Çünkü tüm bu gelişmelerden etkilenmemek mümkün olmadığı gibi, asıl boşta kalan Çin’in Avrupa Birliği başta olmak üzere agresifleşeceğini görmemek için gerçekten hayalperest olmak lazım.
Tüm bunların etkilerini ayrıca değerlendirebiliriz. Ama asıl ürkütücü olan, ülkenin ekonomiden sorumlu isminin garip açıklamaları. 2024 başında iç piyasada talebi kısarak enflasyonla mücadele edeceğini söyleyen, ihracat ile büyüyeceğimizi açıklayan, bunu da 2025 başında devam ettiren kimdi? Hazine ve Maliye Bakanı Mehmet Şimşek…
Oysa 2023 Ekim ayından beri dünya pazarlarının daralacağı, iç piyasa ile bu durumun geçiştirilmesi gerektiği açıktı. Fakat rakam tutkusuna kapılan Bakan Şimşek bunu umursamadı.
‘Öncelik enflasyon’ diyerek, son iki yıldır, zaten sıkıntıda olan insanların üzerine daha çok giderek gelirlerini kıstı, giderlerini arttırdı. Hatta borçla yaşamak zorunda olan insanların taksit ve kredi olanaklarını da tıkadı. Elbette aynı şeyi reel sektör için de yaptı.

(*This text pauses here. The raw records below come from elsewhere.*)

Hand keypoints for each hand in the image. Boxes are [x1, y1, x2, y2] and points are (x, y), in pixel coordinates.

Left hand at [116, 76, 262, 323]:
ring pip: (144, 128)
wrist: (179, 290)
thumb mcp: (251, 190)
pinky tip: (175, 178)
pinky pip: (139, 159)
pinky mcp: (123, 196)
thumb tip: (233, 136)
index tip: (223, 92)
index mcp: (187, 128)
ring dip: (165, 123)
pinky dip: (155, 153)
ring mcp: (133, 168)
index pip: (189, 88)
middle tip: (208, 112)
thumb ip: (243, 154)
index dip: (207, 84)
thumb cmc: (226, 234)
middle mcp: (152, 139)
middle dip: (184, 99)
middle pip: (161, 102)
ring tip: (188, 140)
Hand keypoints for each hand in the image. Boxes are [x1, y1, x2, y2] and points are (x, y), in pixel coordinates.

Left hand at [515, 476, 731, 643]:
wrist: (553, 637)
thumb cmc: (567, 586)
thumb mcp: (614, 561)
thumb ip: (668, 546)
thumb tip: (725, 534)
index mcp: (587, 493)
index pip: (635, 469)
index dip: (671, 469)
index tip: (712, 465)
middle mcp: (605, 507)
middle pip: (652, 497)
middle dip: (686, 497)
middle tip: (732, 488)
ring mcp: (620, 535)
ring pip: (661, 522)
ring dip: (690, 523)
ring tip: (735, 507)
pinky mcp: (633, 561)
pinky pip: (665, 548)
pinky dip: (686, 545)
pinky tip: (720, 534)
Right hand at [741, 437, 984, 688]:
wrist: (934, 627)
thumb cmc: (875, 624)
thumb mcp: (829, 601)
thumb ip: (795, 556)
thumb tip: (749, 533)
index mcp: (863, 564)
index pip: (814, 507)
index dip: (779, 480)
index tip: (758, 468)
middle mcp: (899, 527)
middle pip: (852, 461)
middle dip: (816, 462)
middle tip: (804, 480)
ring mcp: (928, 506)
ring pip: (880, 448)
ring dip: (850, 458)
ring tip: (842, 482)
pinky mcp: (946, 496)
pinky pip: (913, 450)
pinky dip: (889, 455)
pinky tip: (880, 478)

Bunun iç piyasayı tamamen gözden çıkaran, hatta kayıt dışı ekonomiyi besleyen, insanların ekonomik durumunu açmaza sokan, iç piyasada nitelikli firmaları haksız rekabetle karşı karşıya bırakacak bir yöntem olduğu açıktı.
Ama mesele ne zaman sorulsa, ‘en kötüsü geride kaldı’ söyleminden, enflasyonun düştüğü algısını yerleştirmeye çalışan bir gerçek dışılık içerisinde insanlar oyalandı. Nitekim geldiğimiz noktada iç piyasa tamamen tıkanmış vaziyette.

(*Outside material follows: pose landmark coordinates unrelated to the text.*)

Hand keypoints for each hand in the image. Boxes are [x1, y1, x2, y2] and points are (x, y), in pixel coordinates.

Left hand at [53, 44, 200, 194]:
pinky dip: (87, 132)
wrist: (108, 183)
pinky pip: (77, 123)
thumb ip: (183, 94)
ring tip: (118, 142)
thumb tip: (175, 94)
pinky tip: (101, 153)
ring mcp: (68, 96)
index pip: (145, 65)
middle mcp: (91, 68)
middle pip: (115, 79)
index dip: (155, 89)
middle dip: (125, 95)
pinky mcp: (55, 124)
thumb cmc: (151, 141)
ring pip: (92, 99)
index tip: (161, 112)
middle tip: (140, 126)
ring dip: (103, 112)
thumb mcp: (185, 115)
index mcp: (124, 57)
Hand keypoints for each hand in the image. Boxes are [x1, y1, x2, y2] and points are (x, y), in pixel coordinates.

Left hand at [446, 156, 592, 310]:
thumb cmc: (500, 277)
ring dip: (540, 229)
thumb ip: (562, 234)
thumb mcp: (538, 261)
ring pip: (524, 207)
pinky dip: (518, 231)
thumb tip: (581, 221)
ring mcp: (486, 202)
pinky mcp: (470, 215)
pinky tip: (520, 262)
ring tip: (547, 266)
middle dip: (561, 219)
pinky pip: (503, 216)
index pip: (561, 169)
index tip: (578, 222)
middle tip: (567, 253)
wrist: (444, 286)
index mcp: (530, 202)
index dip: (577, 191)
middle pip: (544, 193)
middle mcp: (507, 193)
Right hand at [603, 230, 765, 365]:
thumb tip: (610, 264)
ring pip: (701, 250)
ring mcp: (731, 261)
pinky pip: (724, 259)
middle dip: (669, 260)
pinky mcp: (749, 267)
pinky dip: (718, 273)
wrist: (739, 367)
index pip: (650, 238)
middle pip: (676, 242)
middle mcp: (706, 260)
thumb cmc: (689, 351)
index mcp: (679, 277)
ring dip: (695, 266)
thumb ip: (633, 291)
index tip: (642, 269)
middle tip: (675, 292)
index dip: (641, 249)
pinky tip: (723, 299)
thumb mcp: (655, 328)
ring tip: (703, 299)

Bu normal ekonomik koşullar içerisinde yaşanan bir olay değildi. Bizzat ekonomi yönetimi tarafından tercih edilen, muhtemelen para bulup, sorunu öteki kuşaklara aktarırken, günü kurtarmayı amaçlayan bir yaklaşımdan başka bir şey değildi.
Elbette para bulunamadı; ihracat istenen noktalara gelemedi, yapılan ihracatta kg/dolar 1,4 seviyesinin ötesine geçemedi ve iç piyasa tamamen tıkanarak, kayıt dışılığa ortam hazırlanırken, nitelikli ve kurala uyan firmalar da açmaza sürüklendi.
Peki şimdi geldiğimiz noktada Hazine ve Maliye Bakanı Mehmet Şimşek ne diyor? Tüm bu gelişmeler bizi etkilemezmiş. Çünkü biz ihracata bağımlı bir ekonomi değilmişiz ve iç piyasa dinamikleriyle hareket eden bir yapıya sahipmişiz.
Bu kadarı ya işbilmezliktir ya da şakadır. Ama her şartta duruma göre konuşan, rasyoneliteden bahsederken, rakam tutkusuyla inanılmayan verilerle hareket eden bir Bakan’ın ve ekonomi yönetiminin bizi getirdiği nokta açık. Ama daha ürkütücü olan, bundan sonra da günlük düşünen, ama asla çözüm üretmeyen varlığının devam etmesi.
Bazen insan gerçekten ‘tüm bunlar şaka olmalı’ diye düşünmekten kendini alamıyor.